2015.9.22 News /

県内自然公園、整備規制を強化 太陽光発電、乱立歯止め 景観、防災と調和図る

 太陽光発電施設の普及に伴い、山梨県内の自然公園内で規制が強化されている。景観・防災面への影響に懸念が広がっているためで、県は10月から、県立自然公園の普通地域で1000平方メートル超の施設を整備する際に届け出を求める。これに先立って同特別地域で許可基準を厳格化。国立公園も普通地域で1000平方メートル超で届け出が必要となった上、同特別地域で許可基準が厳しくなった。県は新たな規制強化を機に、県土の3割に及ぶ自然公園の乱開発に歯止めをかけたい考えだ。

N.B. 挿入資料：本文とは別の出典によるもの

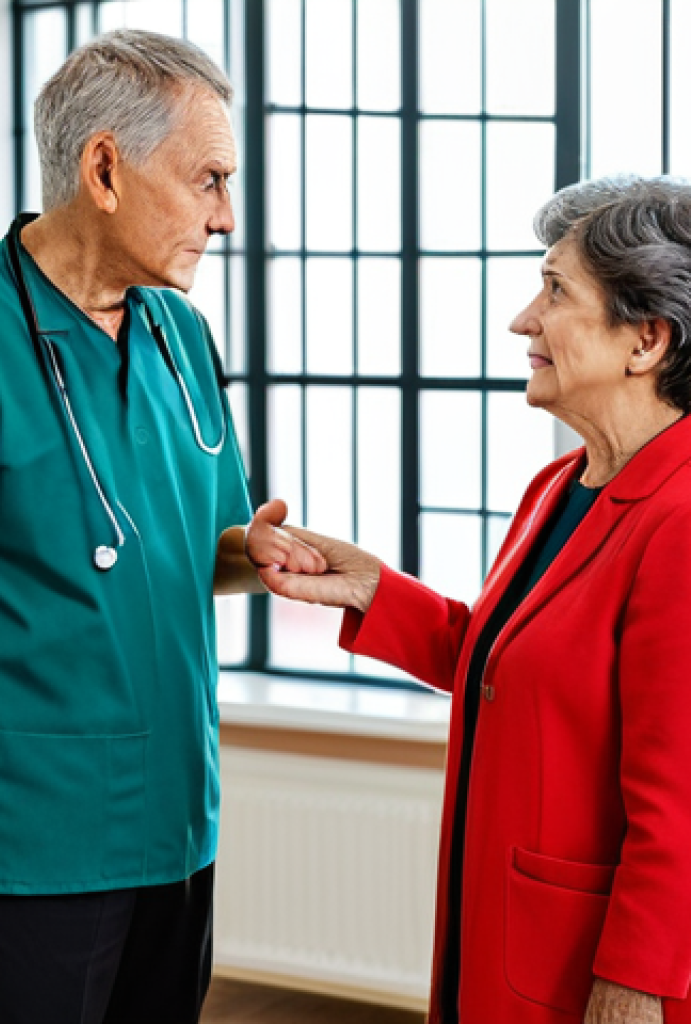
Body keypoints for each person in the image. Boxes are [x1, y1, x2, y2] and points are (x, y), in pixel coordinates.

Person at [0, 29, 319, 1024]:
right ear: (103, 167)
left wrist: (249, 553)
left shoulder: (180, 334)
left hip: (173, 814)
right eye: (208, 179)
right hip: (23, 827)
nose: (227, 217)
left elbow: (184, 545)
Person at [246, 176, 691, 1024]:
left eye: (555, 290)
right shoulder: (558, 487)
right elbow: (516, 667)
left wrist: (633, 989)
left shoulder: (683, 520)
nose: (523, 319)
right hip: (501, 935)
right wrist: (376, 590)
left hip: (599, 974)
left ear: (646, 339)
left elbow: (682, 808)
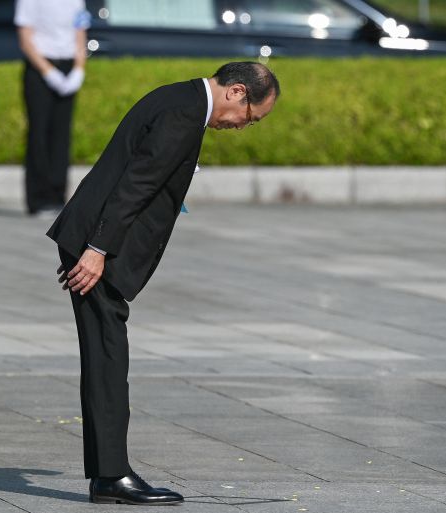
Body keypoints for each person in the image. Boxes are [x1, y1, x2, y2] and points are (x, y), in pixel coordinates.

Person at [46, 62, 280, 505]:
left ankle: (107, 473)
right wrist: (95, 250)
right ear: (235, 92)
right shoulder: (183, 115)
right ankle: (111, 476)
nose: (243, 126)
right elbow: (136, 185)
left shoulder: (181, 98)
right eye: (250, 116)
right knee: (108, 357)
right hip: (102, 243)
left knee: (104, 353)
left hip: (94, 236)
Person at [15, 0, 90, 217]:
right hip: (41, 67)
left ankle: (57, 196)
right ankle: (38, 199)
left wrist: (79, 69)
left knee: (61, 134)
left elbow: (80, 32)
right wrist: (48, 72)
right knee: (39, 132)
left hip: (68, 65)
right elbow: (26, 39)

 自然公園で太陽光発電施設を整備する場合、特別地域はもともと許可が必要だが、普通地域はこれまで届け出などがいらなかった。特別地域でも厳しい規制がある特別保護地区や第1種特別地域は現実的に整備は困難だが、第2種、第3種特別地域は一定基準をクリアし、許可を受ければ設置が可能な状況だった。

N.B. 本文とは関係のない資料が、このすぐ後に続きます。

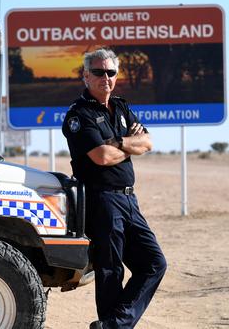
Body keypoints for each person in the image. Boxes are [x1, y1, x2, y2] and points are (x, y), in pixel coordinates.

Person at [62, 48, 167, 329]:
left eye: (110, 72)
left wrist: (117, 142)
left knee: (154, 264)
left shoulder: (121, 107)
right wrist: (127, 145)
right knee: (110, 271)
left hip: (129, 200)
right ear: (85, 76)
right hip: (101, 200)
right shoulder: (78, 114)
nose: (105, 78)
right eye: (98, 72)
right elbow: (101, 157)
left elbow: (148, 142)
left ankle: (113, 325)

 太陽光発電施設が次々に整備され、パネルが景観を損ねたり、工事で防災上の支障が出たりするケースが浮上。環境省は自然公園法施行規則を一部改正し、規制を強化した。

 国立、国定公園の普通地域では8月から計千平方メートル超の施設整備に届け出を求め、国や県が必要に応じて自然公園法に基づく指導を行う。

 また許可が必要な第2種、第3種特別地域は6月から、(1)太陽光発電施設が敷地境界から5メートル以上離れている(2)土地の形状変更が最小限である(3)支障木の伐採がわずか(4)土砂流出の恐れがない-などと許可基準を厳格化した。

 県内には世界文化遺産・富士山を含む富士箱根伊豆、南アルプス、秩父多摩甲斐の3国立公園と、国立公園に準じる八ケ岳中信高原国定公園があり、4自然公園で既に規制が強化されている。このうち富士箱根伊豆国立公園の普通地域は富士山の景観保全のため、県条例でパネル面積が1万平方メートルを超える場合に届け出を義務付けたが、今後は自然公園法が適用され、千平方メートル以上からが対象となる。

 一方、県は県立自然公園条例の規則を一部改正。特別地域の許可基準は8月から国立公園と同様に厳格化され、10月から普通地域も千平方メートル超に届け出を求める。四尾連湖(市川三郷)、南アルプス巨摩の両自然公園が対象。県みどり自然課は「基準を厳格に運用し、自然環境との調和を図る」としている。

 太陽光発電施設をめぐっては、景観計画で一定規模の計画の届け出を義務付ける市町村が相次いでいる。県は本年度、設置事業者に景観、防災面での配慮を求めるガイドラインを策定し、建設が望ましくないエリアを設定して乱開発を抑制したい考えだ。